**TASK DIRECTIONS**
A letter-for-letter copy of the listing is required, with no pictures in it.

---- SOURCE MATERIAL

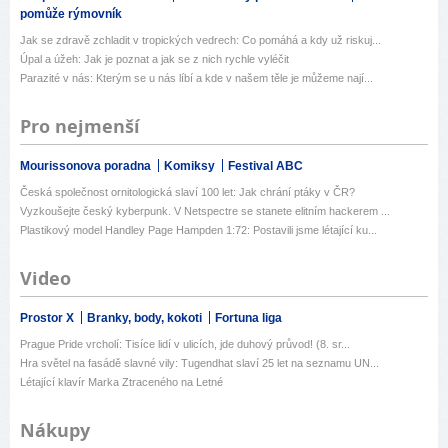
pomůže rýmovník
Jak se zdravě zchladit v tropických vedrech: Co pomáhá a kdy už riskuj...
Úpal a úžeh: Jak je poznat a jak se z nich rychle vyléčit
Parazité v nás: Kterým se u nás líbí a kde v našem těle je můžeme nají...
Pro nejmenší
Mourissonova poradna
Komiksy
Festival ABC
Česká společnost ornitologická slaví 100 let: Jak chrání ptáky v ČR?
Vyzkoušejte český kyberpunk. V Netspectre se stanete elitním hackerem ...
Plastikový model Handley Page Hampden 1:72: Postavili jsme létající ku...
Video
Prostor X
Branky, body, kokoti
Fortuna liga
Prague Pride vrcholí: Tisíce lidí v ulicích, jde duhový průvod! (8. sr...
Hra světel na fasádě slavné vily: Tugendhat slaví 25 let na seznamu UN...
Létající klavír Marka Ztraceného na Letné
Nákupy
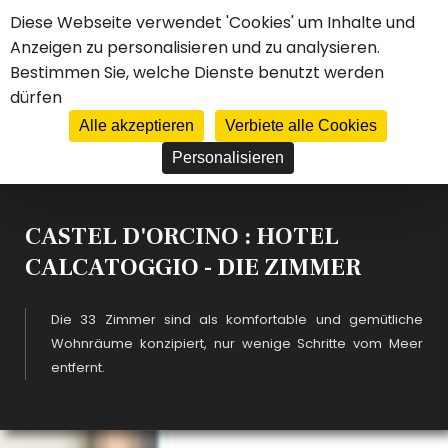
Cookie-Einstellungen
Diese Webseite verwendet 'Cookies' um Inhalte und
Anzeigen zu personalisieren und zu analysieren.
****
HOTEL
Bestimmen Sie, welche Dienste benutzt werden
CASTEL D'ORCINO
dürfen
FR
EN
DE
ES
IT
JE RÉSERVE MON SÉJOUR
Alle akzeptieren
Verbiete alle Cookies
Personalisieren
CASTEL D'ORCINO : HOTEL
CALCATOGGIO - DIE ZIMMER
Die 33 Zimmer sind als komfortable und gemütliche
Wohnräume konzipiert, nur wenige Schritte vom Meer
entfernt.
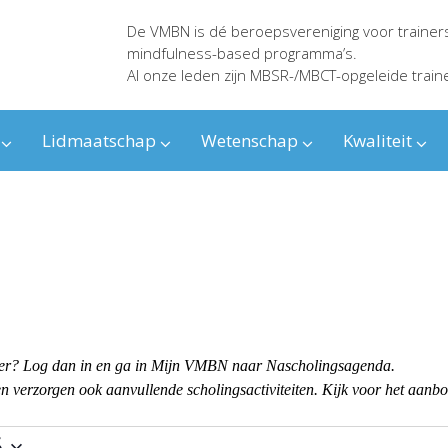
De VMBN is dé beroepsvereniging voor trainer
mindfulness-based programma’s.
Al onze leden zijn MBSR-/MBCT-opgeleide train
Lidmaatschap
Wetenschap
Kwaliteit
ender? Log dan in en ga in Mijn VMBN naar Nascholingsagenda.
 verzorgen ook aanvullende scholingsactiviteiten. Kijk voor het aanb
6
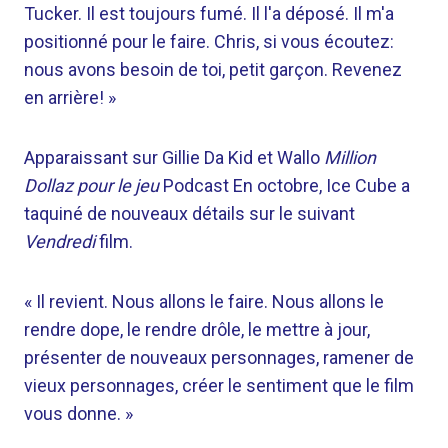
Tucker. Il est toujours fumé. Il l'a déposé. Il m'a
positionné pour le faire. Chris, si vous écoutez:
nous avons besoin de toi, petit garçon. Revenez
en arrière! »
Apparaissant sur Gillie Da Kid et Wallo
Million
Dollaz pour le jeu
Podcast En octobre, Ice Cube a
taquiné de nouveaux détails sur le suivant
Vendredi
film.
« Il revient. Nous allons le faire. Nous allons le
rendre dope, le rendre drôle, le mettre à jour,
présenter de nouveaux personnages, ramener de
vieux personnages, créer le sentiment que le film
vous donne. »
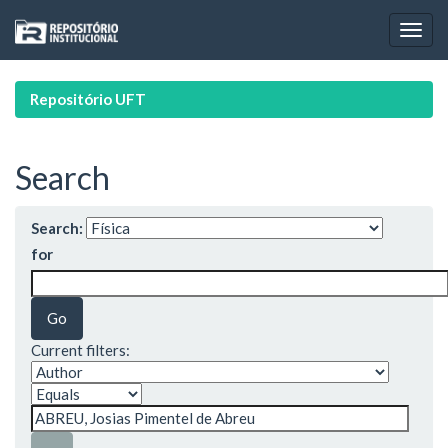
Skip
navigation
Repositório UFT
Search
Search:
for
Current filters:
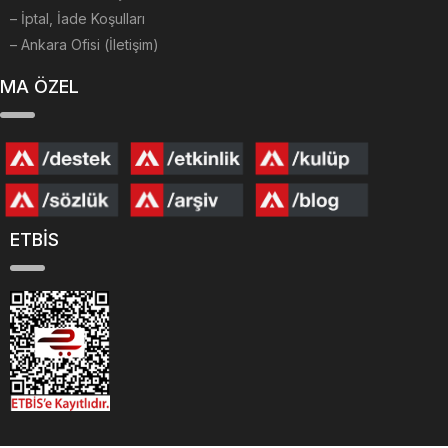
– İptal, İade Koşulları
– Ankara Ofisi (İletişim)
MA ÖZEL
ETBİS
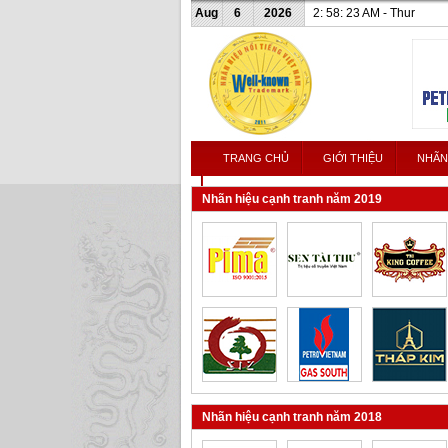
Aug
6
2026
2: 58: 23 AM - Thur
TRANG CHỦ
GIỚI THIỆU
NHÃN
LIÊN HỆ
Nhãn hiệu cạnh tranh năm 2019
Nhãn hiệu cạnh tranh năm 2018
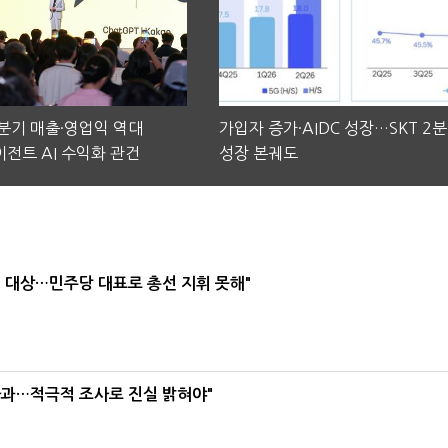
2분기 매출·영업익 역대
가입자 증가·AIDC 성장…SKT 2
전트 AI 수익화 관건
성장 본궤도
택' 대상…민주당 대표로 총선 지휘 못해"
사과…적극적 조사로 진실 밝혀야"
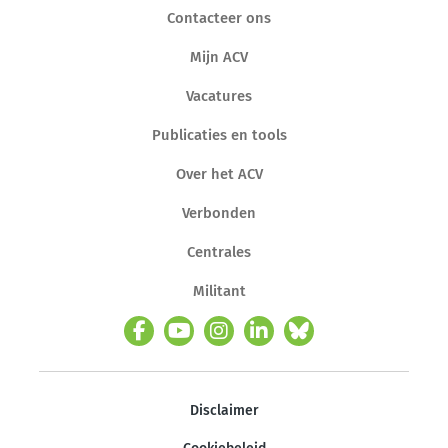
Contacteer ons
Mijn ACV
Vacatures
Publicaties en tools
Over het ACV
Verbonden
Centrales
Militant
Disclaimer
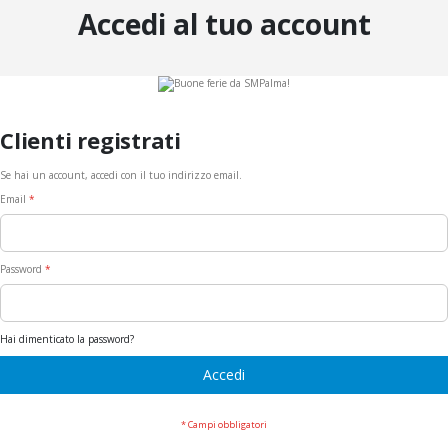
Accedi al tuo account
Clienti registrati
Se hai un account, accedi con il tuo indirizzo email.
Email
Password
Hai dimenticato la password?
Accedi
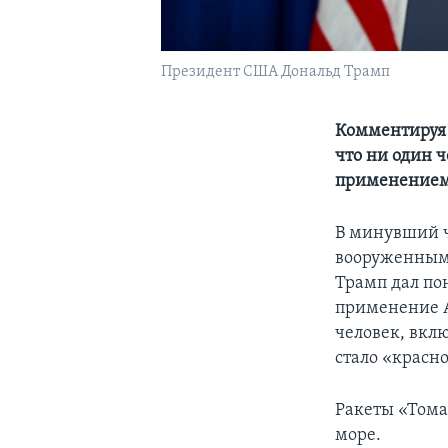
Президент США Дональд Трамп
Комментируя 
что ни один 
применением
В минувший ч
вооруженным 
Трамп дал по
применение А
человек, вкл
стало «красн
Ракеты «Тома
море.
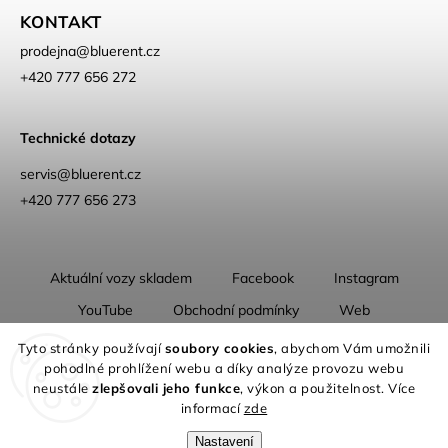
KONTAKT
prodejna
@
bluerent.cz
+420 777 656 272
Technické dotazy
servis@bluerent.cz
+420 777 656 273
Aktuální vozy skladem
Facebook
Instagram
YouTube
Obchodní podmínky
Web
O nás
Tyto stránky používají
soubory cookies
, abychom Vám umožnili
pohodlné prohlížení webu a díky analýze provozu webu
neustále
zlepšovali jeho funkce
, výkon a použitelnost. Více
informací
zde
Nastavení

--------

**EXERCISE OUTPUT**
pomůže rýmovník
Jak se zdravě zchladit v tropických vedrech: Co pomáhá a kdy už riskuj...
Úpal a úžeh: Jak je poznat a jak se z nich rychle vyléčit
Parazité v nás: Kterým se u nás líbí a kde v našem těle je můžeme nají...
Pro nejmenší
Mourissonova poradna
Komiksy
Festival ABC
Česká společnost ornitologická slaví 100 let: Jak chrání ptáky v ČR?
Vyzkoušejte český kyberpunk. V Netspectre se stanete elitním hackerem ...
Plastikový model Handley Page Hampden 1:72: Postavili jsme létající ku...
Video
Prostor X
Branky, body, kokoti
Fortuna liga
Prague Pride vrcholí: Tisíce lidí v ulicích, jde duhový průvod! (8. sr...
Hra světel na fasádě slavné vily: Tugendhat slaví 25 let na seznamu UN...
Létající klavír Marka Ztraceného na Letné
Nákupy
Cookie-Einstellungen
Diese Webseite verwendet 'Cookies' um Inhalte und
Anzeigen zu personalisieren und zu analysieren.
****
HOTEL
Bestimmen Sie, welche Dienste benutzt werden
CASTEL D'ORCINO
dürfen
FR
EN
DE
ES
IT
JE RÉSERVE MON SÉJOUR
Alle akzeptieren
Verbiete alle Cookies
Personalisieren
CASTEL D'ORCINO : HOTEL
CALCATOGGIO - DIE ZIMMER
Die 33 Zimmer sind als komfortable und gemütliche
Wohnräume konzipiert, nur wenige Schritte vom Meer
entfernt.
De VMBN is dé beroepsvereniging voor trainer
mindfulness-based programma’s.
Al onze leden zijn MBSR-/MBCT-opgeleide train
Lidmaatschap
Wetenschap
Kwaliteit
ender? Log dan in en ga in Mijn VMBN naar Nascholingsagenda.
 verzorgen ook aanvullende scholingsactiviteiten. Kijk voor het aanb
6
Tucker. Il est toujours fumé. Il l'a déposé. Il m'a
positionné pour le faire. Chris, si vous écoutez:
nous avons besoin de toi, petit garçon. Revenez
en arrière! »
Apparaissant sur Gillie Da Kid et Wallo
Million
Dollaz pour le jeu
Podcast En octobre, Ice Cube a
taquiné de nouveaux détails sur le suivant
Vendredi
film.
« Il revient. Nous allons le faire. Nous allons le
rendre dope, le rendre drôle, le mettre à jour,
présenter de nouveaux personnages, ramener de
vieux personnages, créer le sentiment que le film
vous donne. »
Skip
navigation
Repositório UFT
Search
Search:
for
Current filters:
– İptal, İade Koşulları
– Ankara Ofisi (İletişim)
MA ÖZEL
ETBİS
Aug
6
2026
2: 58: 23 AM - Thur
TRANG CHỦ
GIỚI THIỆU
NHÃN
LIÊN HỆ
Nhãn hiệu cạnh tranh năm 2019
Nhãn hiệu cạnh tranh năm 2018
2분기 매출·영업익 역대
가입자 증가·AIDC 성장…SKT 2
전트 AI 수익화 관건
성장 본궤도
택' 대상…민주당 대표로 총선 지휘 못해"
사과…적극적 조사로 진실 밝혀야"
Contacteer ons
Mijn ACV
Vacatures
Publicaties en tools
Over het ACV
Verbonden
Centrales
Militant
Disclaimer
Accedi al tuo account
Clienti registrati
Se hai un account, accedi con il tuo indirizzo email.
Email
Password
Hai dimenticato la password?
Accedi
Президент США Дональд Трамп
Комментируя 
что ни один 
применением
В минувший ч
вооруженным 
Трамп дал по
применение А
человек, вкл
стало «красн
Ракеты «Тома
море.
KONTAKT
prodejna
@
bluerent.cz
+420 777 656 272
Technické dotazy
servis@bluerent.cz
+420 777 656 273
Aktuální vozy skladem
Facebook
Instagram
YouTube
Obchodní podmínky
Web
O nás
Tyto stránky používají
soubory cookies
, abychom Vám umožnili
pohodlné prohlížení webu a díky analýze provozu webu
neustále
zlepšovali jeho funkce
, výkon a použitelnost. Více
informací
zde
Nastavení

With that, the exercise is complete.